San Diego County had 25,608 confirmed cases of COVID-19 and 512 deaths as of Thursday, according to county health officials. Hospitalizations were down sharply in Thursday’s county COVID report, but officials said a technical issue unintentionally ruled out hospitalizations at some facilities across the state. The problem should have been fixed by the time Friday’s report goes out.

Fairgrounds across the United States are suffering financially from COVID-19 bans on large gatherings, but the Orange County district is in better shape than many. It has consistent sources of income, no significant debt, and reserves of nearly $ 50 million.

Still, Orange County is running out of reserves and now is not the time to lend money, Kovacevich said.

“Lending the $ 5 million would have a negative effect on our own morale, given that we have pay cuts, and it’s a tough time for everyone,” he said.

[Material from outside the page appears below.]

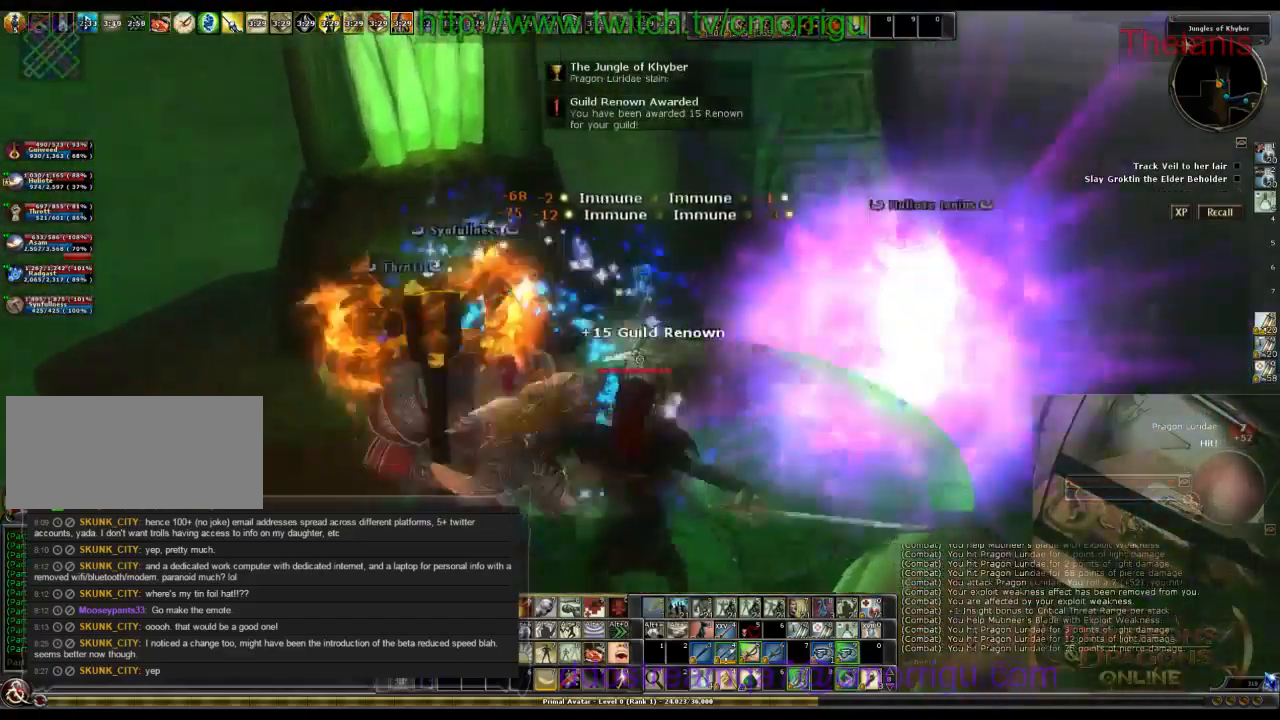
{"keys": ["s"], "events": [[300, "s", "down"]]}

A speaker at Thursday’s virtual meeting, Orange County resident Mike Robbins told the board that since the fairgrounds in both districts are state-owned, the 32nd DAA is expected to lend support. ‘money to the District of San Diego.

“It’s not your money, it’s the people’s money,” Robbins said. “It’s about stepping up, doing the right thing.”

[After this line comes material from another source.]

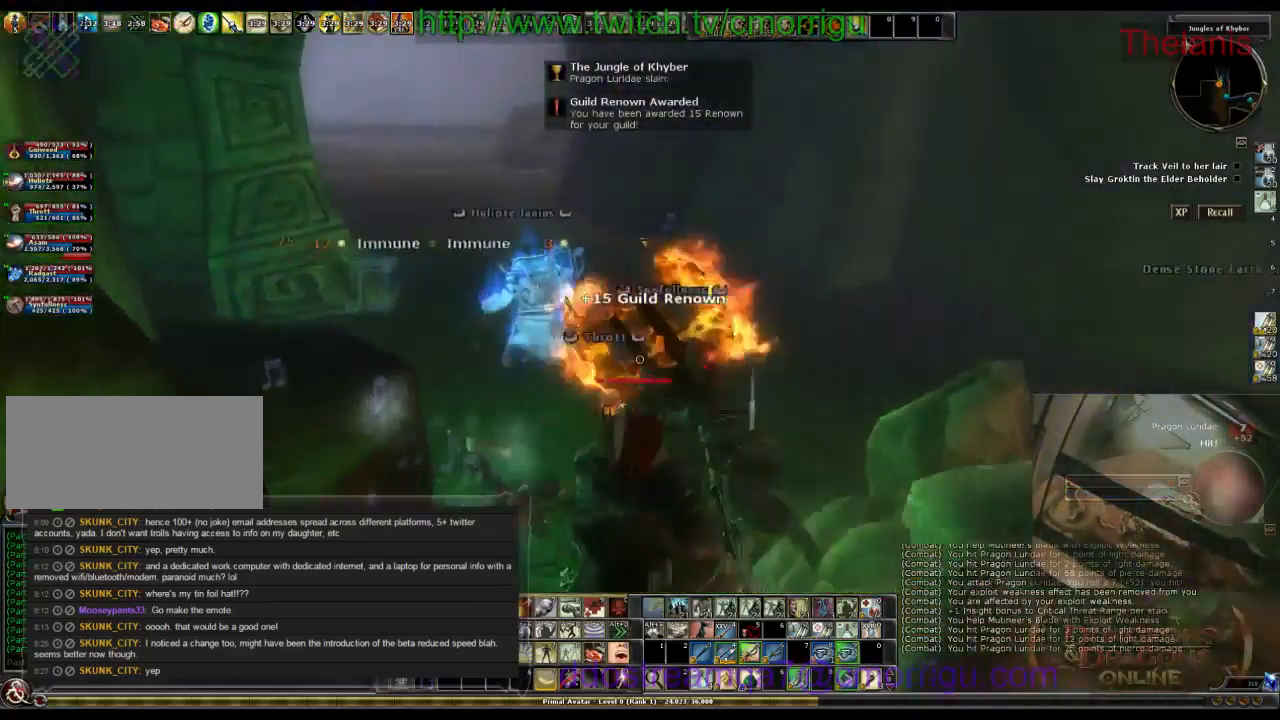
{"keys": ["d", "s"], "events": [[366, "d", "down"]]}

But no one on the Orange County Board of Directors backed the idea.

“We understand the dilemma of the 22nd DAA, but unless things change dramatically we’ll have $ 32 million in cash,” said Director Doug La Belle, who served on the ad hoc committee with Kovacevich.

Instead of loaning the money, La Belle said the Orange County District should work with the 22nd DAA and “the whole fair network” to help them get through the economic crisis.

The 22nd DAA has virtually no reserves and about $ 74 million in debt. Some of that money was for the grandstands that were rebuilt in the early 1990s, and some for the ongoing remodel to add a concert and performance hall to the Surfside Race Place off-road betting complex.

Now the district is looking for multiple ways to make up for its ongoing losses. It rented a parking space this spring from car rental companies to store thousands of vehicles in their idle inventory, and since June regular food vendors have been selling turkey thighs, kettle corn, cinnamon buns and other favorites for drive-thru customers.

Also on the table is a proposal to lease a fairground property to a company that would operate temporary housing for homeless veterans and their families. Gov. Gavin Newsom suggested in his state of state address in February that state-owned properties, including fairgrounds, could provide solutions to the homeless and called on local agencies to ‘investigate.

The housing concept has drawn widespread opposition from residents of Del Mar and Solana Beach, who say the idea is inappropriate and poorly planned. More details and perhaps a decision are expected at the board meeting in August.

Valdez had read the Orange County committee’s recommendation that the board not lend the money, so Thursday’s decision came as no surprise.

“We understand that they are worried about what is going on with COVID,” he said. “We appreciate their willingness to consider (the request) … and appreciated the conversations we had.”

The 22nd DAA and other California District Farm Associations do not receive tax money and depend almost entirely on income from major events such as county fairs, exhibitions, and other shows to stay open.

Some fairs could be forced to shut down permanently or even sell their fairgrounds if they do not receive financial assistance, said U.S. Representative Josh Harder, a Democrat from Modesto, who presented the Protecting Fairs grant program on Thursday. Coronavirus Act.

“We don’t want to lose a single acre of fairground or see a single fair closed for good because of this pandemic,” Harder said in a press release. “I went to the Stanislaus County Fair as a kid and even won blue ribbons along the way – but these fairs are more than family fun – they are an economic engine and creators of the world. jobs for rural communities. We must do all we can to protect them. “

In a typical year, California fairs generate $ 3.5 billion in revenue and contribute $ 200 million in tax revenue to state and local governments, according to the California Fairs Alliance.